» PEKERJAAN YANG DIMINTA:
Sambung berita di bawah tentang usulan perubahan masa jabatan presiden, mulai setelah kalimat terakhirnya.

» TEKS BACAAN:
----------------
Tidak Perlu Sinis Terhadap Usulan Perubahan Masa Jabatan Presiden

Kamis, 28 November 2019 – 23:13 WIB
Achmad Baidowi. Foto: Radar Cirebon

jpnn.com, JAKARTA - Anggota DPR Fraksi PPP Achmad Baidowi mengatakan munculnya wacana-wacana amendemen UUD NRI 1945 yang menyinggung masalah jabatan presiden merupakan hal yang lumrah dan biasa di dalam iklim demokrasi. Menurut dia, aturan hukum itu selalu dinamis dan bisa diperdebatkan sesuai konteks perkembangan zaman.

“UUD 1945 yang sudah diamendemen berkali-kali menunjukkan bahwa konstitusi kita itu bukan sebuah barang yang mati, tetapi terus hidup berkembang sesuai dengan perkembangan dinamika sosial yang ada di masyarakat,” kata Baidowi dalam diskusi “Bola Liar Amendemen, Masa Jabatan Presiden Diperpanjang?” di Kompleks Parlemen, Jakarta, Kamis (28/11).

BACA JUGA: Baidowi Klaim Tak Ada Lagi Dualisme di Tubuh PPP

Dia menjelaskan sebelum amendemen, MPR ditetapkan sebagai lembaga tertinggi negara sehingga bisa memilih presiden. Memasuki era reformasi, lanjut dia, sejumlah pasal di UUD 1945 dilakukan perubahan sehingga terciptalah sistem pilpres langsung termasuk juga mengatur masa jabatannya.

Dalam konstitusi sebelumnya, diatur satu periode lima tahun tetapi tanpa batas yang membuat Soeharto bisa memerintah 32 tahun. Lewat semangat reformasi, kekuasaan dibatasi dengan pengaturan periodisasi jabatan preisden.

BACA JUGA: Baidowi Tepis Isu Amendemen UUD Perpanjang Masa Jabatan Presiden Jadi Tiga Periode

“Sehingga boleh periodenya lima tahun sekali tetapi maksimal dua kali menjabat,” ujar sekretaris Fraksi PPP di DPR itu.

Nah, dia menegaskan kalau sekarang ada yang mewacanakan dan mengevaluasi masa jabatan itu wajar dan biasa saja, sehingga tidak perlu ditanggapi terlalu sinis. “Toh itu wacana yang terus bergulir dan belum menjadi keputusan MPR,” katanya.

BACA JUGA: Baidowi: Golput Bisa Diatasi Kalau Pemilih Masuk DPT

Menurut Baidowi, FPPP tentu tidak serta merta atau secara terburu-buru menyatakan sikap tanpa melakukan kajian terhadap persoalan tersebut. Mantan wartawan yang karib disapa Awiek itu memastikan semua aspirasi akan ditampung dan dianalisis. “Kami akan lihat seperti apa argumentasinya,” jelasnya.
----------------
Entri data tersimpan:
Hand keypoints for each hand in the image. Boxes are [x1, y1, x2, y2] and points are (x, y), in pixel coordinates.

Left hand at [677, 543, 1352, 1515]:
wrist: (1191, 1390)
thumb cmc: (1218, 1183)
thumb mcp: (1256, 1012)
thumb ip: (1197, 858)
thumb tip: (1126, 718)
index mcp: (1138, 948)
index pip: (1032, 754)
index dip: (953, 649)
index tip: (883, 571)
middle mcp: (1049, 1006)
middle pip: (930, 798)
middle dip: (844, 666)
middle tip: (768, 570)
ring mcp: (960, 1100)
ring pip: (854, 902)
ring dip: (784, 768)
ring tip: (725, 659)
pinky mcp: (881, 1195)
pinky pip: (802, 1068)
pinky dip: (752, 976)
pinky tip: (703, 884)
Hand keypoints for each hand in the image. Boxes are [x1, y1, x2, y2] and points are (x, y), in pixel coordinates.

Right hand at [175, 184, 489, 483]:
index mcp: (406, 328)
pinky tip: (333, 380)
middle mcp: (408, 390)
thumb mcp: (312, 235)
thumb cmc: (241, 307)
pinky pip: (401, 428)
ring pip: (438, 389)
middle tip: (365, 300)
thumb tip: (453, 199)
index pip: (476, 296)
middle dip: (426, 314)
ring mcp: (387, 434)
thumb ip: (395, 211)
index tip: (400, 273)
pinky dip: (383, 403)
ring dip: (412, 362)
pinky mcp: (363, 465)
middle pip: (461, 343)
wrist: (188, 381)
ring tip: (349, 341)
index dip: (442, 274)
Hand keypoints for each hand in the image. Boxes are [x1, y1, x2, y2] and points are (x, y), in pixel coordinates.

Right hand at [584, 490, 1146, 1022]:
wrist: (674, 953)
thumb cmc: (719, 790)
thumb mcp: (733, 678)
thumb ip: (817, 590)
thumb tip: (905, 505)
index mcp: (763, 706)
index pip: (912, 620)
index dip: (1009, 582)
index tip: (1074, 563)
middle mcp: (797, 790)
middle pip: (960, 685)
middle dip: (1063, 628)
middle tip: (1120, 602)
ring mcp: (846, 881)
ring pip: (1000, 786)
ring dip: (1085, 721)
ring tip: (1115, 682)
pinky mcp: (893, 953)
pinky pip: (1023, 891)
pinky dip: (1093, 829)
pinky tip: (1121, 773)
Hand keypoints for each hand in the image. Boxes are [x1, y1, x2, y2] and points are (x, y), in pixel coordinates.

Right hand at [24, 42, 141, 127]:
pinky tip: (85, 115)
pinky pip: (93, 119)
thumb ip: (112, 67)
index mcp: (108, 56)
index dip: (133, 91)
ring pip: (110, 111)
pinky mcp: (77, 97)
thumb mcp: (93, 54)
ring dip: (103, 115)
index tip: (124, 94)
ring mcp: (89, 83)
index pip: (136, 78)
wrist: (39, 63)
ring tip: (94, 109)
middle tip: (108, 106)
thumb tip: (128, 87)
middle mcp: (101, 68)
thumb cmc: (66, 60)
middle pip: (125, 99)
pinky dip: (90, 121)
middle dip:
----------------
» HASIL:
Dia menjelaskan kalau misalnya ada yang mengusulkan lima tahun maksimal dua periode, atau cukup satu kali masa jabatan tetapi selama delapan tahun, hingga ada yang usulkan 15 tahun lewat tiga periode, itu merupakan hal yang biasa dalam politik. “Itu sesuatu yang biasa saja dalam dinamika politik. Itulah indahnya demokrasi di Indonesia,” ungkapnya.

Awiek menegaskan sampai saat ini tidak ada internal parlemen mewacanakan perubahan masa jabatan presiden. Menurut dia, memang betul MPR menerima masukan dan usulan, termasuk soal perubahan masa jabatan tersebut. “Namanya masukan, semua elemen bangsa ini bisa memberikan masukan,” kata Awiek.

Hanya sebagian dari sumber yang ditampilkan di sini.